To fund part of the acquisition, HKEx is offering new shares in a range of HK$116.1-HK$119 each, IFR, a Thomson Reuters publication, reported, citing a term sheet of the deal. The price is equivalent to a discount of up to 7 percent to Thursday's close of HK$124.80.
Deutsche Bank AG, HSBC, UBS AG were hired to manage the share sale, IFR added.
The acquisition has been hailed by HKEx Chief Executive Charles Li as "transformational", giving the Hong Kong bourse operator access to the 135-year-old LME, where trading of copper, aluminium, nickel and other metals is still conducted with arcane hand gestures and screaming traders.
Li, the former JPMorgan China chairman, said last month he wants to expand the LME's product offering beyond base metals to iron ore, coking coal and iron ore shipping.
Another ambition will be opening LME warehousing in China, the world's top consumer of copper, which Li hopes will be achieved in the context of China's efforts to open its capital markets, including paving the way for international use of the renminbi currency.
He has acknowledged that metals warehousing was a thorny issue and that he wanted to "get his arms" around a problem that has dogged the LME in recent years.
LME regulations allow companies operating warehouses in the global network registered by the exchange to release only a fraction of their inventories each day.
This, along with financing deals, results in long queues for metal and an artificial tightness in immediate supply that has pushed up premiums, the amount paid above the spot price to secure physical delivery, infuriating metals consumers.
On the 135-year old institution's structure Li has said a new users committee will be created, involving senior figures from the manufacturing sector including fabricators.
That committee will report directly to the new LME board, which should come into effect next week, depending on the final two hurdles.
"Of course I'm nostalgic about this changing.

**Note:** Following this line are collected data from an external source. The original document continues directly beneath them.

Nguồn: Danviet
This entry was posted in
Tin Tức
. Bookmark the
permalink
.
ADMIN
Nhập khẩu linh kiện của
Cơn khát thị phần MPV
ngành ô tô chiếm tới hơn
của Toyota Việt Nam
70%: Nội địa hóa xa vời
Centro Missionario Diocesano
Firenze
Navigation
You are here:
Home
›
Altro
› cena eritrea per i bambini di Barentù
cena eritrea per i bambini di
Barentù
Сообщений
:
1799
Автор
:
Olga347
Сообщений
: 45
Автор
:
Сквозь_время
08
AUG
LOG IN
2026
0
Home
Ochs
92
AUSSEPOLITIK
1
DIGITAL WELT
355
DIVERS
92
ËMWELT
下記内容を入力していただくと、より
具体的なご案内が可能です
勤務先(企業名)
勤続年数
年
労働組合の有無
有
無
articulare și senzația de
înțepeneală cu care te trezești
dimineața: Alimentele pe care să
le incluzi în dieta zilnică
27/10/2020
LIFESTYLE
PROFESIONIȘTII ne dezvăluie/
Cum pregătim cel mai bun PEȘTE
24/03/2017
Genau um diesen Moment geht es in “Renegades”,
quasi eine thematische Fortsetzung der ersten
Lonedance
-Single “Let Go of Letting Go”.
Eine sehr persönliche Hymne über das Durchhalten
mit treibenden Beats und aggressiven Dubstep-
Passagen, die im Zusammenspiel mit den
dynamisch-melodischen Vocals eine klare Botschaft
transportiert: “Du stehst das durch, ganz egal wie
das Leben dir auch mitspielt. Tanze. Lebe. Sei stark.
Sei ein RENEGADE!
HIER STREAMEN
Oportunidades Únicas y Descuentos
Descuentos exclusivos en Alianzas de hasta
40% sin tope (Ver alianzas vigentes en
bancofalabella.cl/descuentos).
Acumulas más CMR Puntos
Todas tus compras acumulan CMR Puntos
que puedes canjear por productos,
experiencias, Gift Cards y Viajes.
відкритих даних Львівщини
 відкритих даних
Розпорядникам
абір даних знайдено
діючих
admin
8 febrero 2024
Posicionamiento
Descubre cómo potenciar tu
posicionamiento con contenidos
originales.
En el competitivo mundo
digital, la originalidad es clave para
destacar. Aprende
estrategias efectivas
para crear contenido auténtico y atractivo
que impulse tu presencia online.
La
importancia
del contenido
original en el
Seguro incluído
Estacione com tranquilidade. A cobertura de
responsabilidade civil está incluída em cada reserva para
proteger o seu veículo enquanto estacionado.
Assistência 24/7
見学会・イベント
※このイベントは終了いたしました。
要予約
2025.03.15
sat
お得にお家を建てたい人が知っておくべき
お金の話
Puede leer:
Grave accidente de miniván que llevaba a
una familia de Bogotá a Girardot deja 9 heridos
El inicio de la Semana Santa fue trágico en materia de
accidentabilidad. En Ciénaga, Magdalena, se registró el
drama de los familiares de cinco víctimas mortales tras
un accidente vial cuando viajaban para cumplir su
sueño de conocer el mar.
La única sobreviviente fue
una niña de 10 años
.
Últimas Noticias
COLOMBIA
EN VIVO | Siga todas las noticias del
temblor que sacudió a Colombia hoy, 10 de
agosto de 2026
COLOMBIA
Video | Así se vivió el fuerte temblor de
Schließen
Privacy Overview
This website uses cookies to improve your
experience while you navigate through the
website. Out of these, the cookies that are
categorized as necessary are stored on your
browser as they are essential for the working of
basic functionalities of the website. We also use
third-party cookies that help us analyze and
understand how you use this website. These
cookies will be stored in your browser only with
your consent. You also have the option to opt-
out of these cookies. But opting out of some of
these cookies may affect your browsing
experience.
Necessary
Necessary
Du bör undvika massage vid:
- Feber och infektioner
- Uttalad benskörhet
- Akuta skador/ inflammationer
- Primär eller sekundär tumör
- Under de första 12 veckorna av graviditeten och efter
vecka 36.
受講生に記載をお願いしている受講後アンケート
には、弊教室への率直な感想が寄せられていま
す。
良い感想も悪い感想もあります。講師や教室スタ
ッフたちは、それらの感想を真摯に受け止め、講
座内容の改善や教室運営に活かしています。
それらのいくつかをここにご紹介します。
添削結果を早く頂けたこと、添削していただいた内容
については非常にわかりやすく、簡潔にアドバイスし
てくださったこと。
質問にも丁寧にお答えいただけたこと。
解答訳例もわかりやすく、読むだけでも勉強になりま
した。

But we close one door and open another one, a very exciting one," said Sucden Financial Chief Executive Michael Overlander, who began his career on the LME in 1971, and joined Sucden two years later.
"This is a win win situation for everybody. The shareholders have been dealt with very fairly, all the employees of the exchange have been looked after and a new era is starting," said Overlander, who will step down as an LME board member, as will the other industry practitioner board members.
The new LME board will comprise five directors, including one executive director and four non-executive directors. Two of the non-executive directors, including the chairman, will be independent and two will be current senior HKEx management.
The five directors will also sit on the board of LME Limited, which will remain a recognised investment exchange based in London and supervised by the FSA.
Some analysts had voiced concern HKEx may be over-paying for the LME, which made a net profit of just 7.7 million pounds last year due to the constrained-profit model treasured by the metals plants and traders who make up the smaller shareholders.
Concerns about the big price tag had weighed on the company's share price earlier this year, but they have risen around 24 percent since early September, outperforming a 14 percent rise in the benchmark Hang Seng share index.
HKEx stock ended up 0.4 percent at HK$124,800.